Глокен не из болтливых, но после нескольких дней отдыха уже не кажется больным, держится добродушно, порой даже весело, и прекрасно освоился с молодыми соседями по каюте, а они вполне дружелюбны и словно не замечают, что спина у него не такая прямая, как у них. Иногда все трое разговаривают по-немецки, немного сплетничают о том, что делается на корабле, и молодые спутники ни разу не дали Глокену почувствовать, что их житейский опыт не таков, как у него. Глокену спокойно и хорошо. Он крепко спит по ночам, а утром не отдергивает занавеску, пока совсем не оденется, по возможности прикрывает свое уродство, чтобы меньше резало людям глаза.
Сейчас за занавеской не замечалось ни малейшего движения. И Дэвид не пошевелился, но внутри у него все кипело: Дэнни разделся догола, налил воды в умывальник и начал обтираться. «А потом я должен тут мыть лицо!» — подумал Дэвид; с ужасом и отвращением он смотрел на чужое смуглое тело, поросшее редким курчавым волосом — волосы оставались на мыльной губке, прилипали вместе с пеной к краям раковины. Если он еще раз такое устроит, я его выпихну в иллюминатор, негодовал про себя Дэвид. Но вслух ничего не сказал и понял, что никогда, наверно, и не скажет. Дождется, пока этот тип выйдет из каюты, и протрет умывальник чем-нибудь дезинфицирующим. Возмущенный, еле сдерживаясь, он сел на постели и ногами нащупал свои соломенные сандалии.
— Привет, — негромко сказал Дэнни. — Сейчас кончу, черт возьми. Тут как в тисках, не повернешься.
— Не спешите, я попробую попасть в душ, — ответил Дэвид.

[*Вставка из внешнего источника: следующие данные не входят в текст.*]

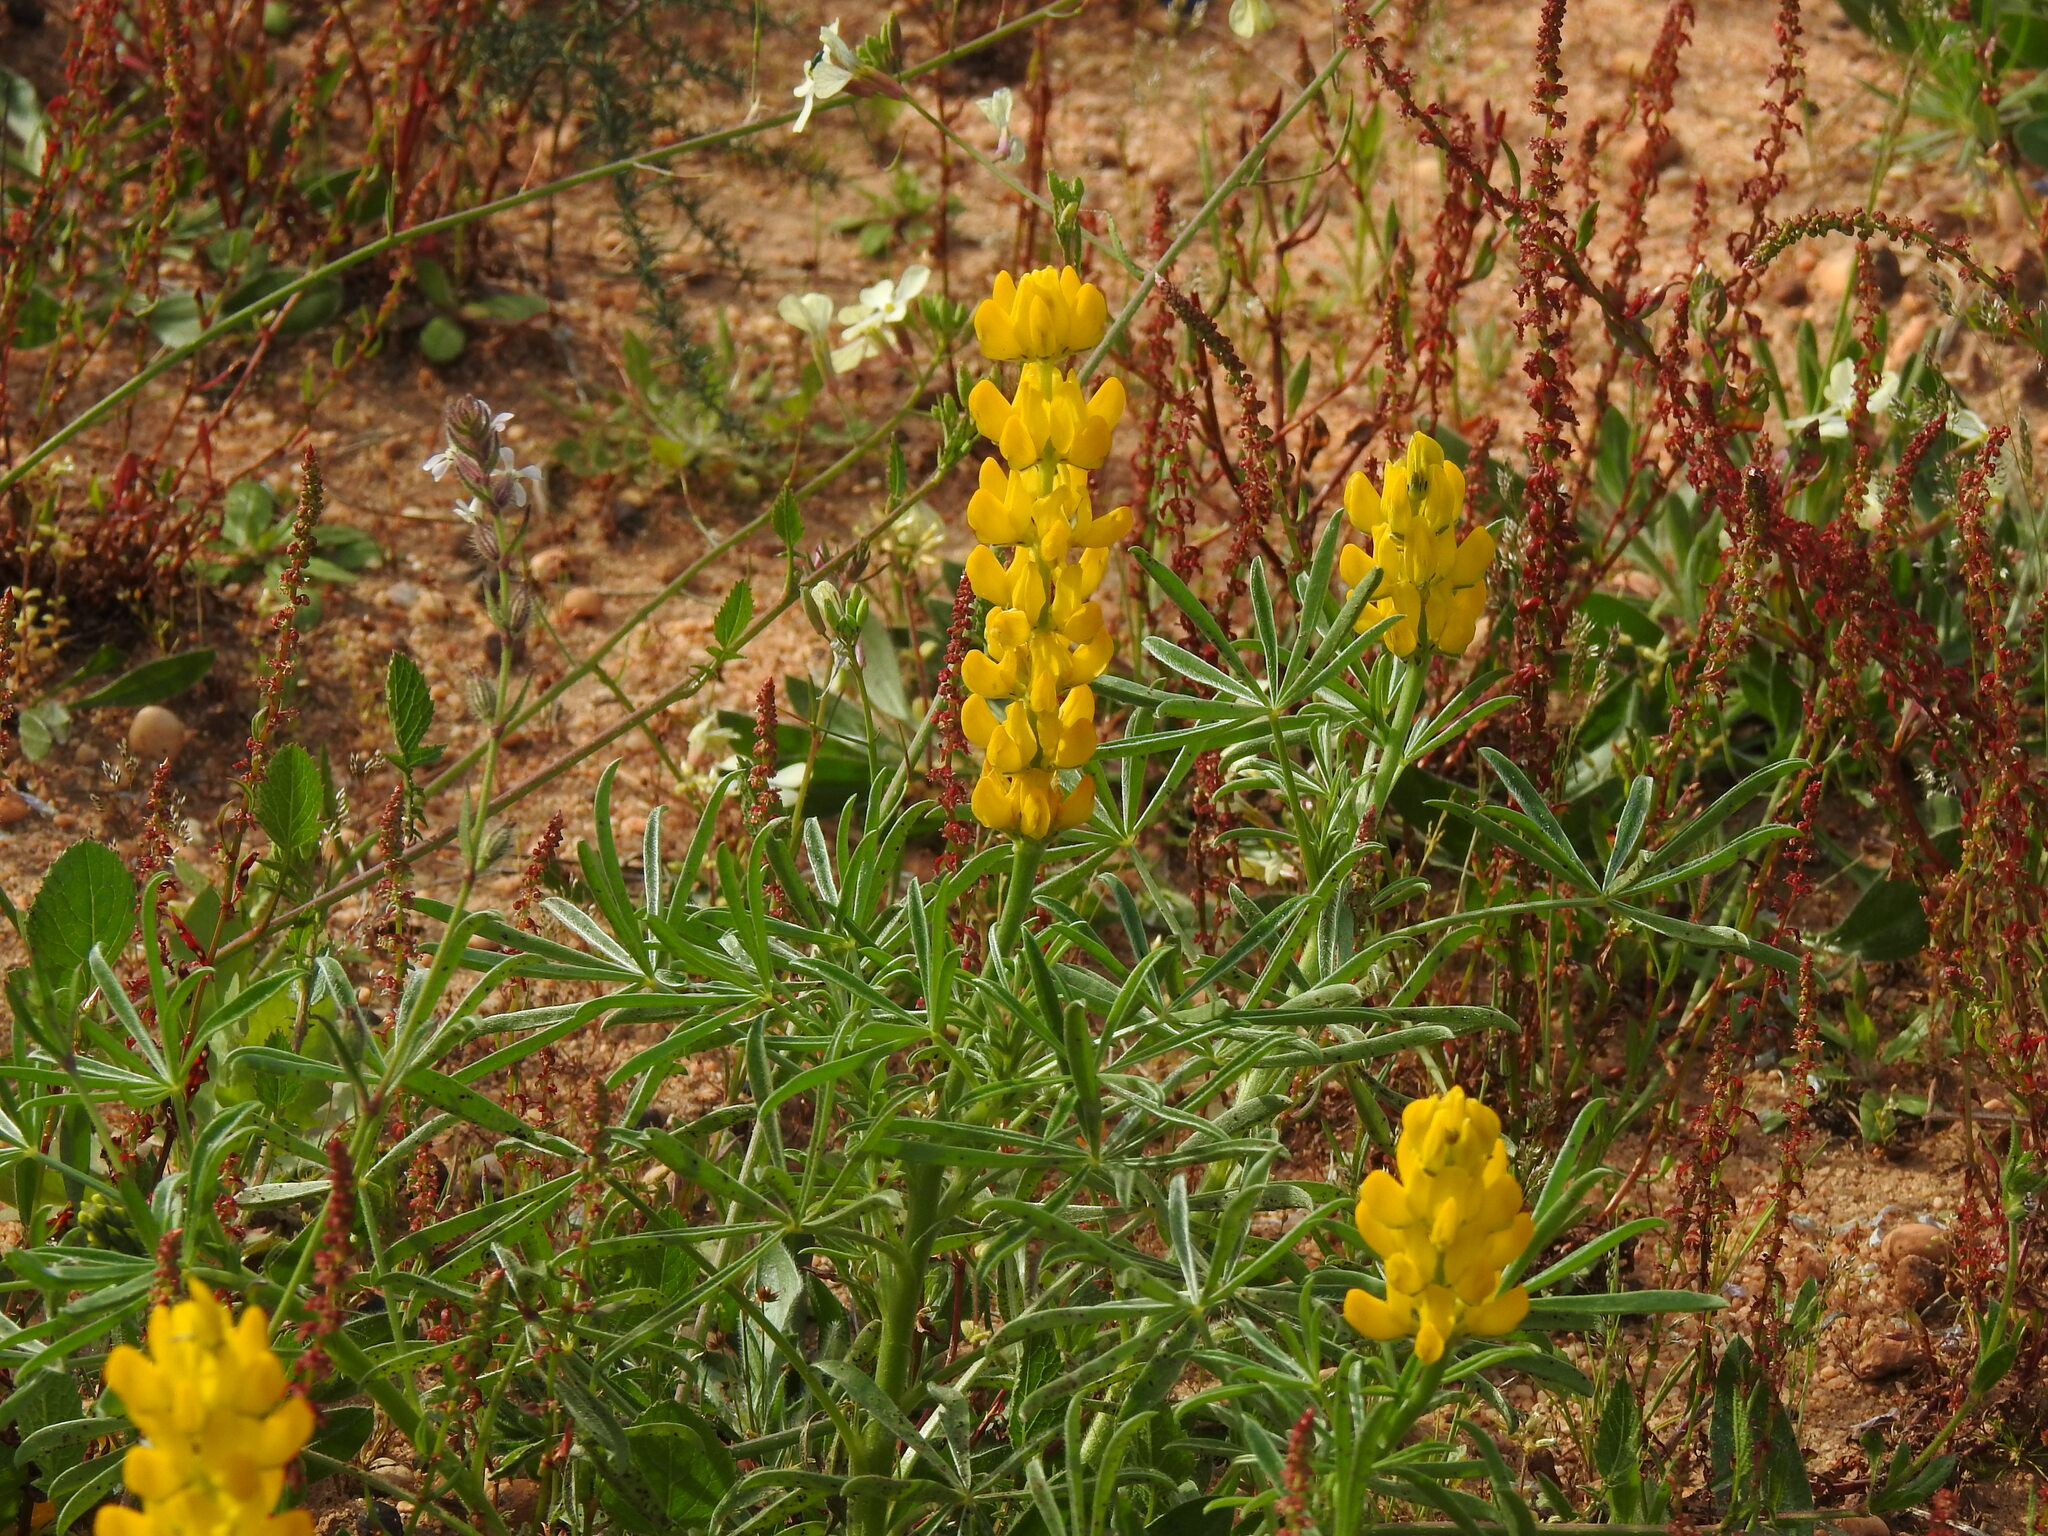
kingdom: Plantae
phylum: Tracheophyta
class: Magnoliopsida
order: Fabales
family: Fabaceae
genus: Lupinus
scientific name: Lupinus luteus
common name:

Сам-то он всюду как в тисках — всюду, где надо обуваться на глазах у чужого человека или разговаривать с кем бы то ни было, кроме, пожалуй, Дженни, — пока не выпьет утренний стакан кофе.
Меж длинными занавесками появилась голова Глокена, тонкие спутанные волосы его стояли дыбом. Длинное лицо с тяжелым «габсбургским» подбородком — в сплошной сетке морщин.
— Доброе утро, — прохрипел он, впрочем, довольно бодро. — Будьте так добры, вы не дадите мне вон тот пузырек? — (Пузырек стоял возле Глокенова стакана.) — И немножко воды, если можно.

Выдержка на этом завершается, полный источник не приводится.